本系列大概有 5 篇文章,通过论文和源码和大家一起学习研究。本文将看看 Megatron 如何处理设置并行。
本系列其他文章为:
[源码解析] 模型并行分布式训练Megatron (1) — 论文 & 基础
[源码解析] 模型并行分布式训练Megatron (2) — 整体架构
[源码解析] 模型并行分布式训练 Megatron (3) —模型并行实现
0x01 前文回顾
前文我们对模型并行的原理和代码进行了分析,对于给定的模型,现在还需要解决几个问题:
- 如何把模型切分给节点,比如哪个节点负责哪些层。
- 数据并行,模型并行,流水线并行这几种并行之中,每个节点分别属于哪个部分?
- 如何避免流水线带来的问题。
我们接下来就仔细分析一下。
0x02 初始化
initialize_model_parallel 方法用来设置模型并行,所以我们接下来就具体分析。
2.1 全局变量
因为前文_initialize_distributed之中调用了torch.distributed.init_process_group 初始化分布式环境,所以我们知道,每个进程都有自己的 gloabl rank 和 local rank,都有自己的全局变量。
主要变量如下(具体例子可以结合 initialize_model_parallel 之中的注释来看):
- _TENSOR_MODEL_PARALLEL_GROUP :当前 rank 所属于的Intra-layer model parallel group,就是tensor 并行进程组。
- 假如每一层分为两个tensor,则 _TENSOR_MODEL_PARALLEL_GROUP 例子为:[g0, g1], [g2, g3], [g4, g5], [g6, g7], [g8, g9], [g10, g11], [g12, g13], [g14, g15]。
- _PIPELINE_MODEL_PARALLEL_GROUP :当前 rank 所属于的Intra-layer model parallel group,就是流水线进程组。

**输入数据**
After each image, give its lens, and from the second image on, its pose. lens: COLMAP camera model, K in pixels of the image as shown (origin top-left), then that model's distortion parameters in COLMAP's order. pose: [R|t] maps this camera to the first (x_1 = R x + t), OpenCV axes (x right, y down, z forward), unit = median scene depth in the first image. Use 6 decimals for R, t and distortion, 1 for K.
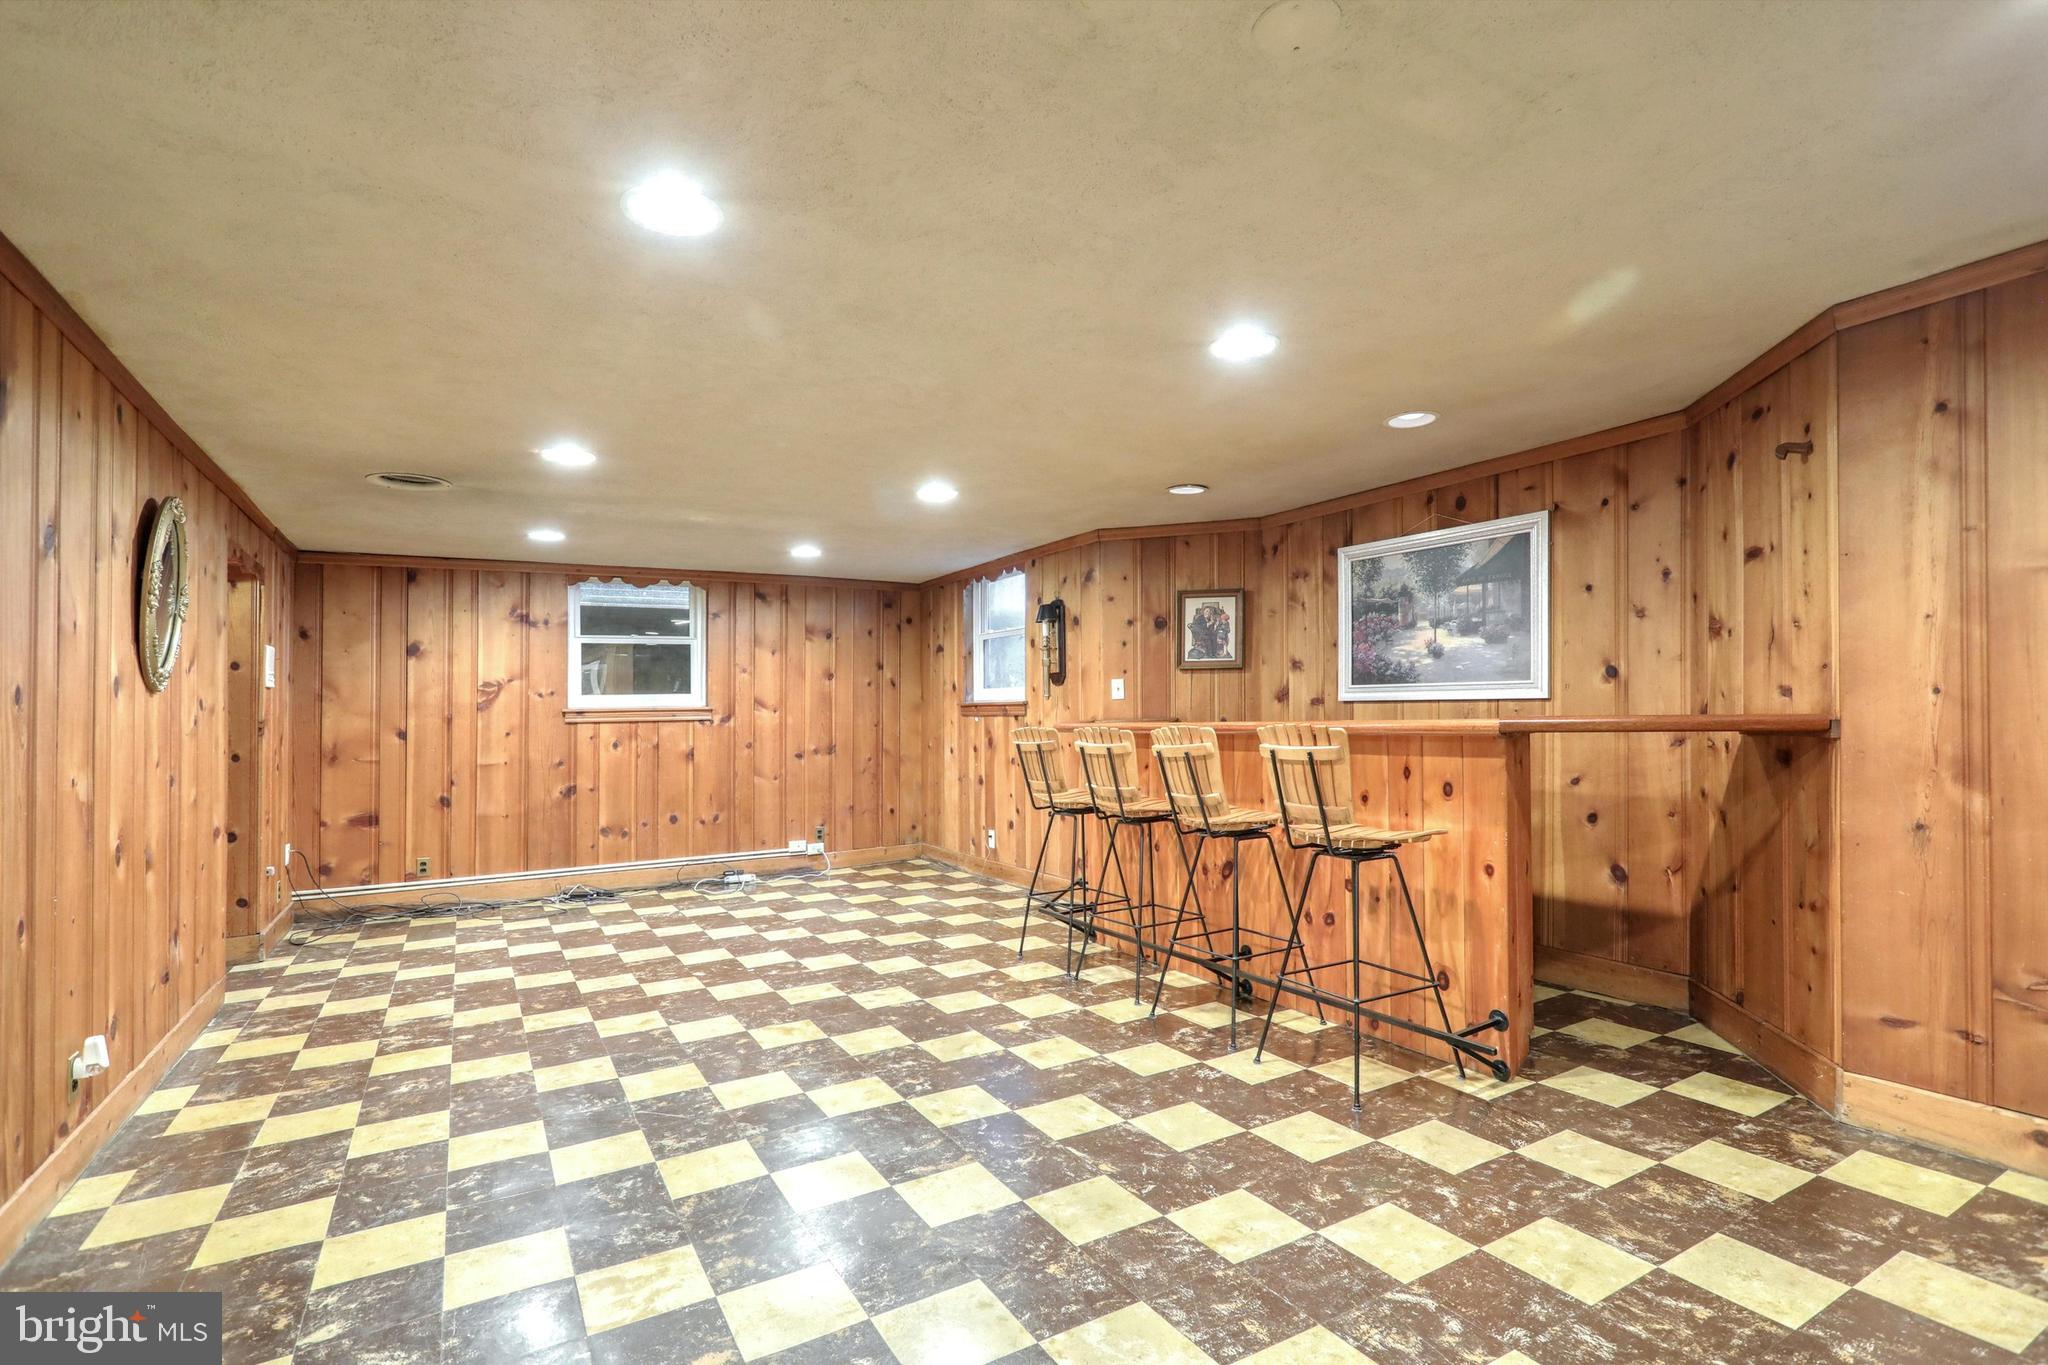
lens RADIAL K [[976.0, 0, 1020.4], [0, 976.0, 678.9], [0, 0, 1]] dist [-0.002242, 0.001074]
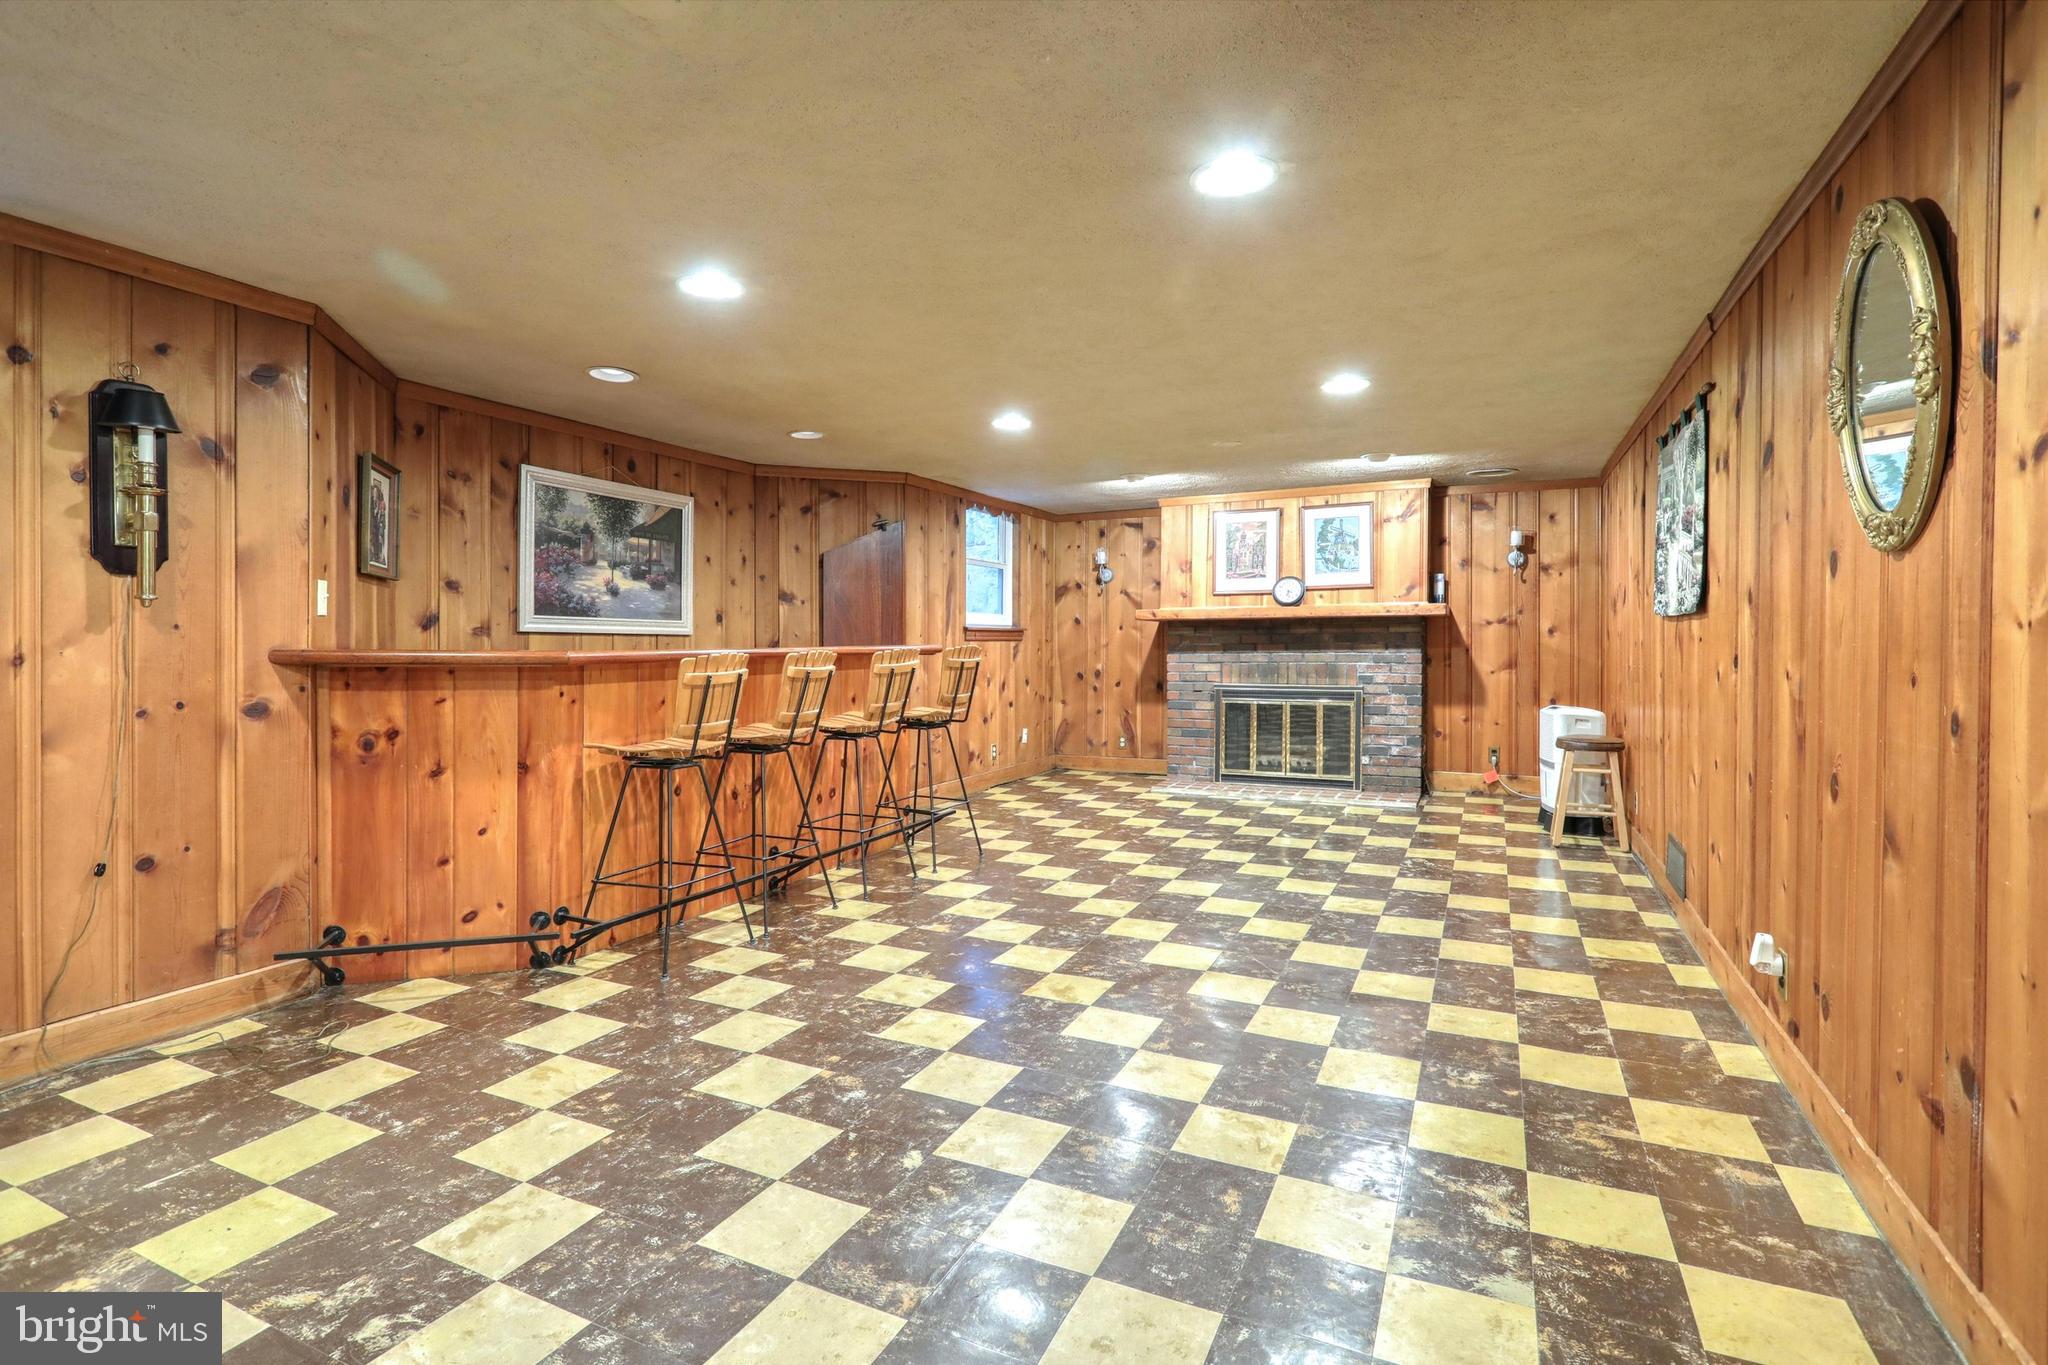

**任务要求**
a) 请根据 Megatron 并行设置一文回答下列问题:
(i) 本系列大概共有几篇文章?
(ii) 用来设置模型并行的方法叫什么?
(iii) 前文在 _initialize_distributed 之中调用了哪个函数来初始化分布式环境?
b) 判断下列说法是否与 Megatron 并行设置一文相符,逐条回答"是"或"否",并原样引用文中起决定作用的语句:
(i) 该系列文章仅依据源码进行学习研究。
(ii) _TENSOR_MODEL_PARALLEL_GROUP 指的是 tensor 并行进程组。
(iii) 本文旨在考察 Megatron 如何处理设置并行。
c) 请从 Megatron 并行设置一文的末尾接着续写。

**任务解答**
a)
(i) 大概有 5 篇。
(ii) initialize_model_parallel 方法。
(iii) torch.distributed.init_process_group。

b)
(i) 否。"通过论文和源码和大家一起学习研究"
(ii) 是。"就是tensor 并行进程组"
(iii) 是。"本文将看看 Megatron 如何处理设置并行"

c)
- 假如流水线深度为4,则例子为 [g0, g4, g8, g12], [g1, g5, g9, g13], [g2, g6, g10, g14], [g3, g7, g11, g15]。
- _MODEL_PARALLEL_GROUP :当前 rank 所属于的模型并行进程组,包括了以上两组。
- 针对我们例子,就是完整模型被复制了两份,其 GPU 节点具体是[0, 1, 4, 5, 8, 9, 12, 13],[2, 3, 6, 7, 10, 11, 14, 15]
- _EMBEDDING_GROUP : 嵌入对应的进程组。
- _DATA_PARALLEL_GROUP :当前 rank 所属于的Data parallel group。
- 假如数据并行度数为2,则例子为[g0, g2], [g1, g3], [g4, g6], [g5, g7], [g8, g10], [g9, g11], [g12, g14], [g13, g15]。
具体如下:
# Intra-layer model parallel group that the current rank belongs to.
_TENSOR_MODEL_PARALLEL_GROUP = None
# Inter-layer model parallel group that the current rank belongs to.
_PIPELINE_MODEL_PARALLEL_GROUP = None
# Model parallel group (both intra- and pipeline) that the current rank belongs to.
_MODEL_PARALLEL_GROUP = None
# Embedding group.
_EMBEDDING_GROUP = None
# Data parallel group that the current rank belongs to.
_DATA_PARALLEL_GROUP = None
_VIRTUAL_PIPELINE_MODEL_PARALLEL_RANK = None
_VIRTUAL_PIPELINE_MODEL_PARALLEL_WORLD_SIZE = None
_PIPELINE_MODEL_PARALLEL_SPLIT_RANK = None
# These values enable us to change the mpu sizes on the fly.
_MPU_TENSOR_MODEL_PARALLEL_WORLD_SIZE = None
_MPU_PIPELINE_MODEL_PARALLEL_WORLD_SIZE = None
_MPU_TENSOR_MODEL_PARALLEL_RANK = None
_MPU_PIPELINE_MODEL_PARALLEL_RANK = None
# A list of ranks that have a copy of the embedding.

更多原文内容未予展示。